> **Work task**
Task for the records below: please retype exactly and only the lines from the first through the one with "kého realizmu v", with every picture omitted.

Items from a data source
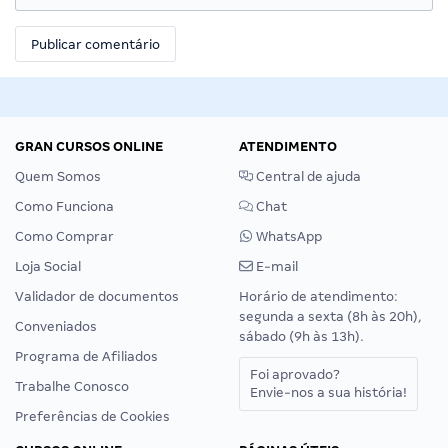
GRAN CURSOS ONLINE
ATENDIMENTO
Quem Somos
Central de ajuda
Como Funciona
Chat
Como Comprar
WhatsApp
Loja Social
E-mail
Validador de documentos
Horário de atendimento:
segunda a sexta (8h às 20h),
Conveniados
sábado (9h às 13h).
Programa de Afiliados
Foi aprovado?
Trabalhe Conosco
Envie-nos a sua história!
Preferências de Cookies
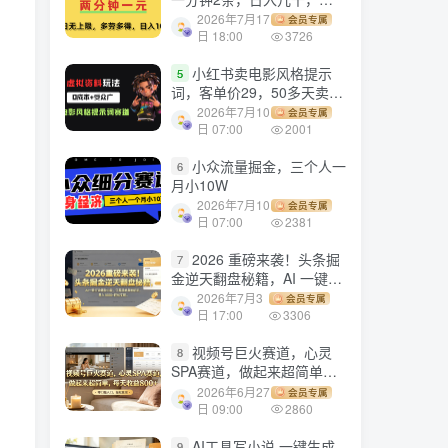
劳多得!
2026年7月17
会员专属
日 18:00
3726
小红书卖电影风格提示
5
词，客单价29，50多天卖了
790单，小白直接抄作业！
2026年7月10
会员专属
日 07:00
2001
小众流量掘金，三个人一
6
月小10W
2026年7月10
会员专属
日 07:00
2381
2026 重磅来袭！头条掘
7
金逆天翻盘秘籍，AI 一键打
造爆款内容，只需简单复制
2026年7月3
会员专属
粘贴，日入 1000 + 轻松实
日 17:00
3306
现！
视频号巨火赛道，心灵
8
SPA赛道，做起来超简单，
每天收益800+！
2026年6月27
会员专属
日 09:00
2860
AI工具写小说,一键生成
9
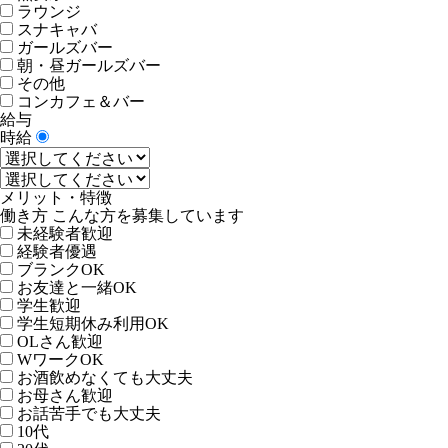
ラウンジ
スナキャバ
ガールズバー
朝・昼ガールズバー
その他
コンカフェ＆バー
給与
時給
メリット・特徴
働き方 こんな方を募集しています
未経験者歓迎
経験者優遇
ブランクOK
お友達と一緒OK
学生歓迎
学生短期休み利用OK
OLさん歓迎
WワークOK
お酒飲めなくても大丈夫
お母さん歓迎
お話苦手でも大丈夫
10代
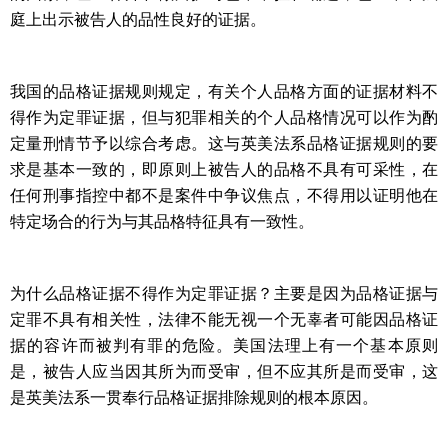
庭上出示被告人的品性良好的证据。
我国的品格证据规则规定，有关个人品格方面的证据材料不
得作为定罪证据，但与犯罪相关的个人品格情况可以作为酌
定量刑情节予以综合考虑。这与英美法系品格证据规则的要
求是基本一致的，即原则上被告人的品格不具有可采性，在
任何刑事指控中都不是案件中争议焦点，不得用以证明他在
特定场合的行为与其品格特征具有一致性。
为什么品格证据不得作为定罪证据？主要是因为品格证据与
定罪不具有相关性，法律不能无视一个无辜者可能因品格证
据的容许而被判有罪的危险。美国法理上有一个基本原则
是，被告人应当因其所为而受审，但不应其所是而受审，这
是英美法系一贯奉行品格证据排除规则的根本原因。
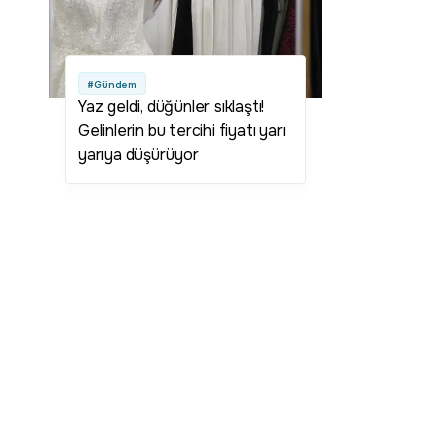
#Gündem
Yaz geldi, düğünler sıklaştı!
Gelinlerin bu tercihi fiyatı yarı
yarıya düşürüyor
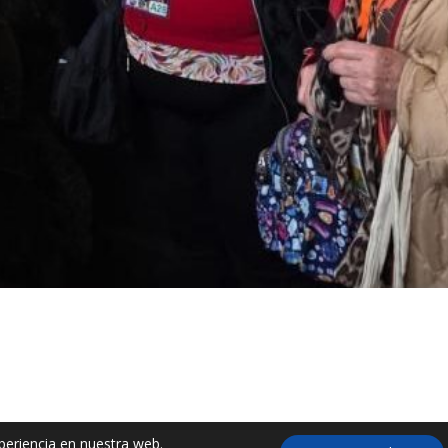
periencia en nuestra web.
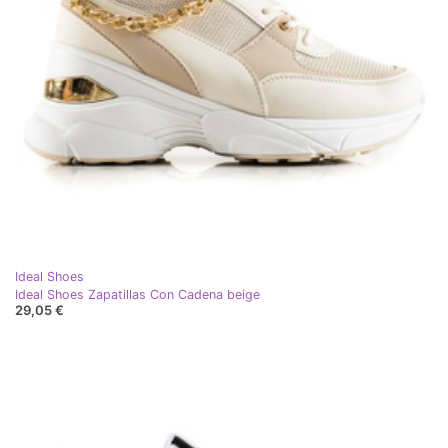
Ideal Shoes
Ideal Shoes Zapatillas Con Cadena beige
29,05 €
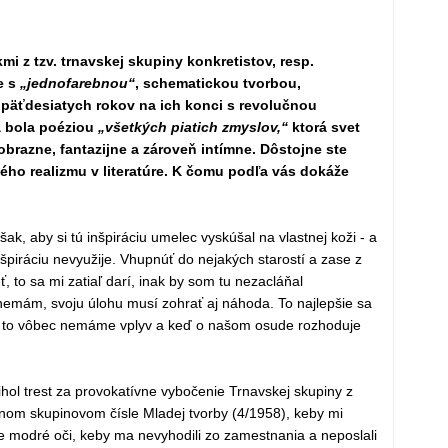
i z tzv. trnavskej skupiny konkretistov, resp.
e s
„jednofarebnou“
, schematickou tvorbou,
 päťdesiatych rokov na ich konci s revolučnou
á bola poéziou
„všetkých piatich zmyslov,“
ktorá svet
obrazne, fantazijne a zároveň intímne. Dôstojne ste
kého realizmu v literatúre. K čomu podľa vás dokáže
šak, aby si tú inšpiráciu umelec vyskúšal na vlastnej koži - a
inšpiráciu nevyužije. Vhupnúť do nejakých starostí a zase z
, to sa mi zatiaľ darí, inak by som tu nezacláňal
nemám, svoju úlohu musí zohrať aj náhoda. To najlepšie sa
a to vôbec nemáme vplyv a keď o našom osude rozhoduje
hol trest za provokatívne vybočenie Trnavskej skupiny z
anom skupinovom čísle Mladej tvorby (4/1958), keby mi
je modré oči, keby ma nevyhodili zo zamestnania a neposlali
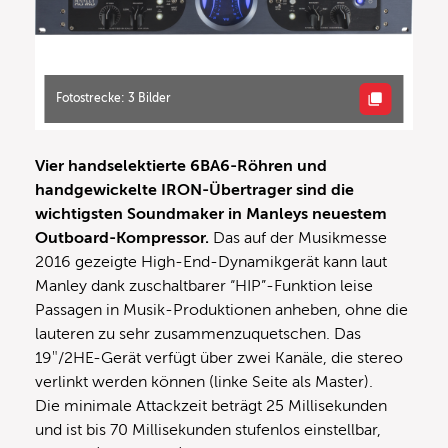
Fotostrecke: 3 Bilder
Vier handselektierte 6BA6-Röhren und
handgewickelte IRON-Übertrager sind die
wichtigsten Soundmaker in Manleys neuestem
Outboard-Kompressor.
Das auf der Musikmesse
2016 gezeigte High-End-Dynamikgerät kann laut
Manley dank zuschaltbarer “HIP”-Funktion leise
Passagen in Musik-Produktionen anheben, ohne die
lauteren zu sehr zusammenzuquetschen. Das
19″/2HE-Gerät verfügt über zwei Kanäle, die stereo
verlinkt werden können (linke Seite als Master).
Die minimale Attackzeit beträgt 25 Millisekunden
und ist bis 70 Millisekunden stufenlos einstellbar,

> **Solution to the exercise**
GRAN CURSOS ONLINE
ATENDIMENTO
Quem Somos
Central de ajuda
Como Funciona
Chat
Como Comprar
WhatsApp
Loja Social
E-mail
Validador de documentos
Horário de atendimento:
segunda a sexta (8h às 20h),
Conveniados
sábado (9h às 13h).
Programa de Afiliados
Foi aprovado?
Trabalhe Conosco
Envie-nos a sua história!
Preferências de Cookies
劳多得!
2026年7月17
会员专属
日 18:00
3726
小红书卖电影风格提示
5
词，客单价29，50多天卖了
790单，小白直接抄作业！
2026年7月10
会员专属
日 07:00
2001
小众流量掘金，三个人一
6
月小10W
2026年7月10
会员专属
日 07:00
2381
2026 重磅来袭！头条掘
7
金逆天翻盘秘籍，AI 一键打
造爆款内容，只需简单复制
2026年7月3
会员专属
粘贴，日入 1000 + 轻松实
日 17:00
3306
现！
视频号巨火赛道，心灵
8
SPA赛道，做起来超简单，
每天收益800+！
2026年6月27
会员专属
日 09:00
2860
AI工具写小说,一键生成
9
ラウンジ
スナキャバ
ガールズバー
朝・昼ガールズバー
その他
コンカフェ＆バー
給与
時給
メリット・特徴
働き方 こんな方を募集しています
未経験者歓迎
経験者優遇
ブランクOK
お友達と一緒OK
学生歓迎
学生短期休み利用OK
OLさん歓迎
WワークOK
お酒飲めなくても大丈夫
お母さん歓迎
お話苦手でも大丈夫
10代
庭上出示被告人的品性良好的证据。
我国的品格证据规则规定，有关个人品格方面的证据材料不
得作为定罪证据，但与犯罪相关的个人品格情况可以作为酌
定量刑情节予以综合考虑。这与英美法系品格证据规则的要
求是基本一致的，即原则上被告人的品格不具有可采性，在
任何刑事指控中都不是案件中争议焦点，不得用以证明他在
特定场合的行为与其品格特征具有一致性。
为什么品格证据不得作为定罪证据？主要是因为品格证据与
定罪不具有相关性，法律不能无视一个无辜者可能因品格证
据的容许而被判有罪的危险。美国法理上有一个基本原则
是，被告人应当因其所为而受审，但不应其所是而受审，这
是英美法系一贯奉行品格证据排除规则的根本原因。
#Gündem
Yaz geldi, düğünler sıklaştı!
Gelinlerin bu tercihi fiyatı yarı
yarıya düşürüyor
periencia en nuestra web.
Ideal Shoes
Ideal Shoes Zapatillas Con Cadena beige
29,05 €
i z tzv. trnavskej skupiny konkretistov, resp.
e s
„jednofarebnou“
, schematickou tvorbou,
 päťdesiatych rokov na ich konci s revolučnou
á bola poéziou
„všetkých piatich zmyslov,“
ktorá svet
obrazne, fantazijne a zároveň intímne. Dôstojne ste
kého realizmu v literatúre. K čomu podľa vás dokáže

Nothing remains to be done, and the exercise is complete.